Todo ritual era conduzido sem falhas ou improvisações, sem alterações ou inovações. Era um ritual intenso em seu visual e simbolismo.

As duas narrativas acima não são análogas. A primeira é cheia de sentimento e paixão, uma vez que Deus ficou aborrecido e Moisés implorou poderosamente. A segunda é um ritual para o qual Aarão era o protagonista ou o Sumo Sacerdote da época, mas, os atos, ofertas, confissões, aspersões de sangue, sorte lançada para os dois bodes com um deles sendo levado ao deserto, tudo ocorrendo ano após ano até a destruição do templo. Não há emoção, nenhuma variante, nenhum diálogo entre o sacerdote e Deus. Nada era imprevisível. As duas narrativas pertencem a orbes diferentes. No entanto, são duas versões do mesmo acontecimento. Ambas tratam do remorso humano e do perdão divino, ou seja, ambas tratam da restauração de relacionamentos quebrados. Curiosamente, ambas aconteceram no mesmo dia. Moisés desceu do monte Sinai no décimo dia de Tishrei. Também no décimo dia de Tishrei acontecia o Yon Kippur, no qual, ano após ano o Sumo Sacerdote conduzia o rito da expiação. O que vemos nestas duas narrativas é um processo, a lógica que é vital se queremos compreender a natureza complexa do cristianismo.

Santa Ceia
Da mesma forma como os israelitas mudaram do Êxodo para Levíticos, do primeiro ano da jornada para o segundo, a tarefa de assegurar a expiação muda de Moises para Aarão, ou seja, do profeta para o sacerdote, do drama imprevisto para a regra que governa o ritual. Esta é a diferença entre o único e o universal, o evento que marca uma época e o ritual que se repete infinitamente fornecendo caráter e continuidade.

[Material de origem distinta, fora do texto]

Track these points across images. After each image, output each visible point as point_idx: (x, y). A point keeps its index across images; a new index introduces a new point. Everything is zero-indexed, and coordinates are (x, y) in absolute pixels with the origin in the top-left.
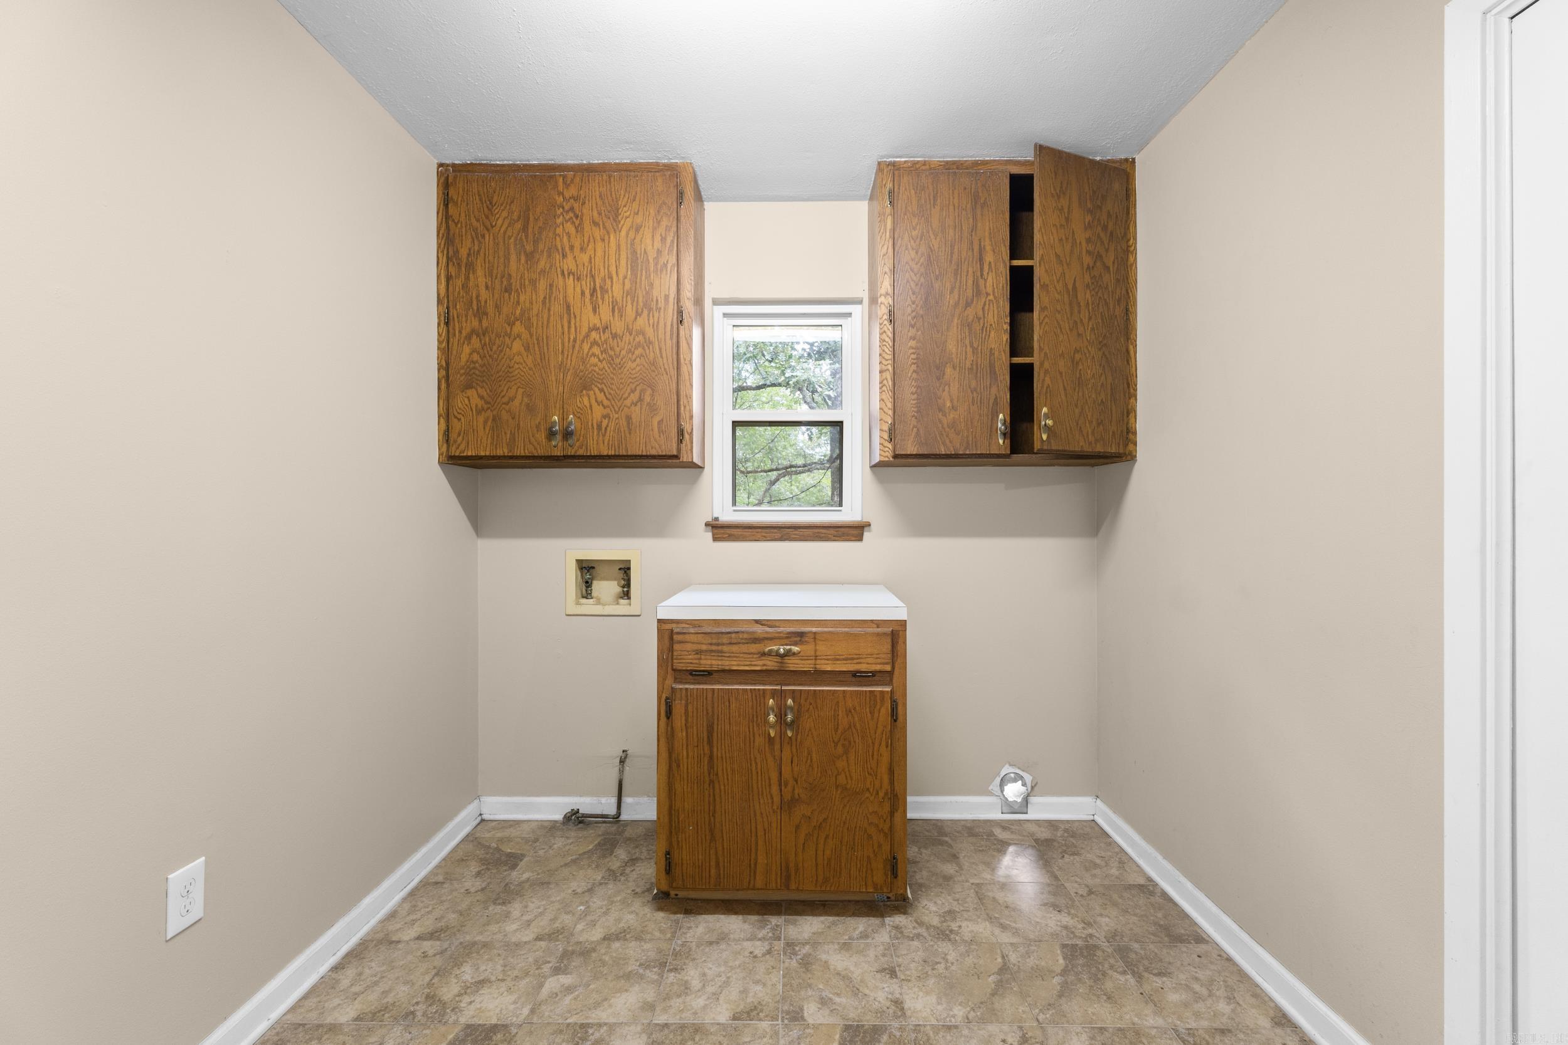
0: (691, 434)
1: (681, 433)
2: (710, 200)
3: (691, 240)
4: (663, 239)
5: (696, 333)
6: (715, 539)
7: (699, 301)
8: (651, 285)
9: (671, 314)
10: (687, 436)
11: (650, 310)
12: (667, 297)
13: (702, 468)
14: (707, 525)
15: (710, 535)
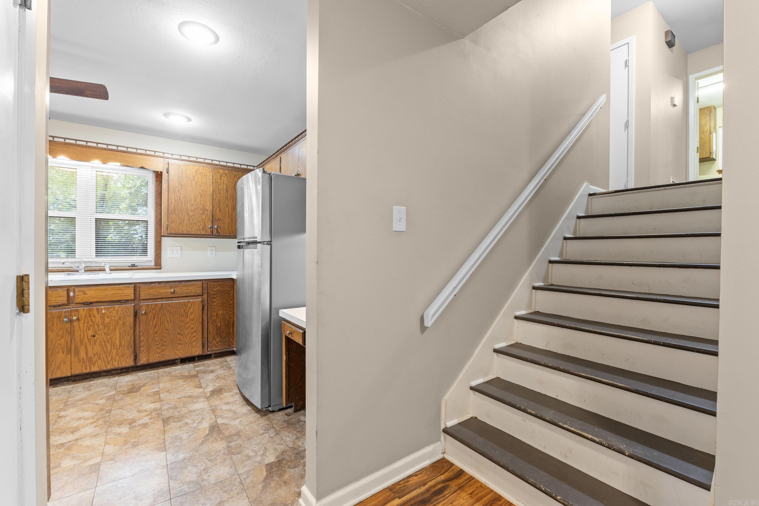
0: (713, 153)
1: (711, 153)
2: (718, 108)
3: (713, 119)
4: (707, 120)
5: (714, 134)
6: (719, 173)
7: (715, 128)
8: (704, 129)
9: (708, 132)
10: (712, 153)
11: (703, 133)
12: (707, 130)
13: (715, 160)
14: (717, 171)
15: (718, 173)
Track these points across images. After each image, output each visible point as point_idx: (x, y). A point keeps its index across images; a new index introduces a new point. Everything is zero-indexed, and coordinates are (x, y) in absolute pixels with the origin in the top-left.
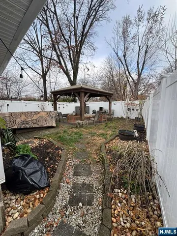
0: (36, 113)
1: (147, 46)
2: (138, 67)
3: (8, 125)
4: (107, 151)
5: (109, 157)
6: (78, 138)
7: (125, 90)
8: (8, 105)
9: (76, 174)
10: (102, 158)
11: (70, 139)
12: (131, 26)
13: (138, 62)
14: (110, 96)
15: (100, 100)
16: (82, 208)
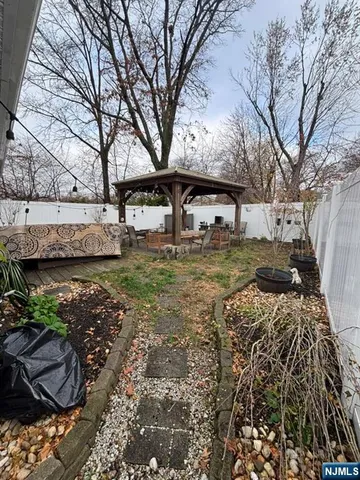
0: (81, 227)
1: (323, 84)
2: (301, 130)
3: (22, 251)
4: (229, 316)
5: (231, 333)
6: (164, 282)
7: (270, 181)
8: (27, 211)
9: (151, 373)
10: (216, 334)
11: (146, 285)
12: (288, 41)
13: (300, 120)
14: (239, 193)
15: (218, 201)
16: (157, 473)
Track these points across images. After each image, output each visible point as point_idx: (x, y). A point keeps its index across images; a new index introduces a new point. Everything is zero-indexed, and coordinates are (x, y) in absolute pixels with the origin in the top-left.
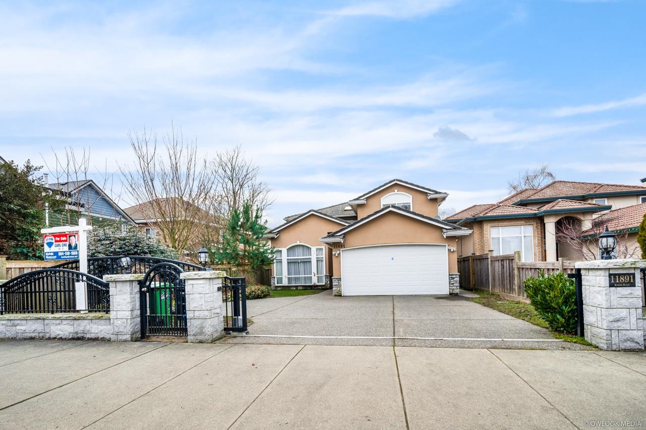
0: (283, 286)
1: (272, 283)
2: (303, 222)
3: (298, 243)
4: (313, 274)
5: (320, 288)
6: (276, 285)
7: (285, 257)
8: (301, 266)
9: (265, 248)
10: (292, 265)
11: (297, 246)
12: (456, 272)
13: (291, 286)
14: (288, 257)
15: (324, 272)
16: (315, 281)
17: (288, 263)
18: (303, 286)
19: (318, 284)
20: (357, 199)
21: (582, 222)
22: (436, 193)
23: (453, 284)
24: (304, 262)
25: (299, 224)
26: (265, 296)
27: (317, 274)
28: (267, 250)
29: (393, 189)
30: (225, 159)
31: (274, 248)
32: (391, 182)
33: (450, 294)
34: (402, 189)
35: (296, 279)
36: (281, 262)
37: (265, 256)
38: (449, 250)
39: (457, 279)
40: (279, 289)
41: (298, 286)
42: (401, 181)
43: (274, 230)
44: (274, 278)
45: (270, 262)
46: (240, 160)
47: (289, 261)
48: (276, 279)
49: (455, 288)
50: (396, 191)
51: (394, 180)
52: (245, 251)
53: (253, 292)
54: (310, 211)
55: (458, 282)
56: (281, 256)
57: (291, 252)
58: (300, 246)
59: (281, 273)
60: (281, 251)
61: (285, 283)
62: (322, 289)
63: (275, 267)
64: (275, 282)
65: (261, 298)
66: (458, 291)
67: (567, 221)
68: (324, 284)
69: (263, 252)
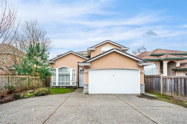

Para o cristianismo, a tarefa de assegurar a expiação passa dos Sacerdotes para Cristo; o Yon Kippur foi substituído pelo sacrifício vicário de Jesus. Assim como o bode para o Senhor, “Verdadeiramente ele tomou sobre si as nossas enfermidades, e as nossas dores levou sobre si; e nós o reputávamos por aflito, ferido de Deus, e oprimido. Mas ele foi ferido por causa das nossas transgressões, e moído por causa das nossas iniqüidades; o castigo que nos traz a paz estava sobre ele, e pelas suas pisaduras fomos sarados”(Isaías 53:4-5). O sacrifício de Jesus foi um evento único. Na santa ceia, Jesus juntou as duas narrativas dando ao cristianismo uma nova perspectiva de reconciliação de um relacionamento quebrado entre Deus e a humanidade, com protocolo imutável; “Porque todas as vezes que comerdes este pão e beberdes este cálice anunciais a morte do Senhor, até que venha”(Coríntios 11:26).

No ritual da ceia, especificamente no lava pés, confessamos ao nosso próximo nossas faltas cometidas contra ele, conforme o protocolo celeste: “Portanto, se trouxeres a tua oferta ao altar, e aí te lembrares de que teu irmão tem alguma coisa contra ti, deixa ali diante do altar a tua oferta, e vai reconciliar-te primeiro com teu irmão e, depois, vem e apresenta a tua oferta” (Mateus 5:23-24). Assim, são reatados relacionamentos quebrados entre homens. Somente após, poderemos participar do pão e do vinho. Ambos rituais são a reconciliação entre Deus e os homens, ou seja, a expiação realizada, uma vez que expiar significa colocar em ordem, sendo que o que é colocado em ordem é nosso relacionamento com Deus. O pão representa o corpo de Cristo que não cometeu pecado. Comendo o pão colocamos em nossa grade estrutural, simbolicamente, os átomos do corpo de Cristo, e assim, teremos como vencer as tendências carnais e governar nossos desejos de concupiscência. Quando tomamos o vinho, simbolicamente colocamos em nós o sangue de Cristo, o qual leva energia vital ao corpo. Esse sangue simboliza a nossa volição controlada pelo sangue de Cristo; não temos sujeição ao pecado porque temos o corpo e o sangue de Cristo.
(Texto baseado no capítulo “From Never Again to Ever Again” do livro Leviticus do Rabino Jonathan Sacks.)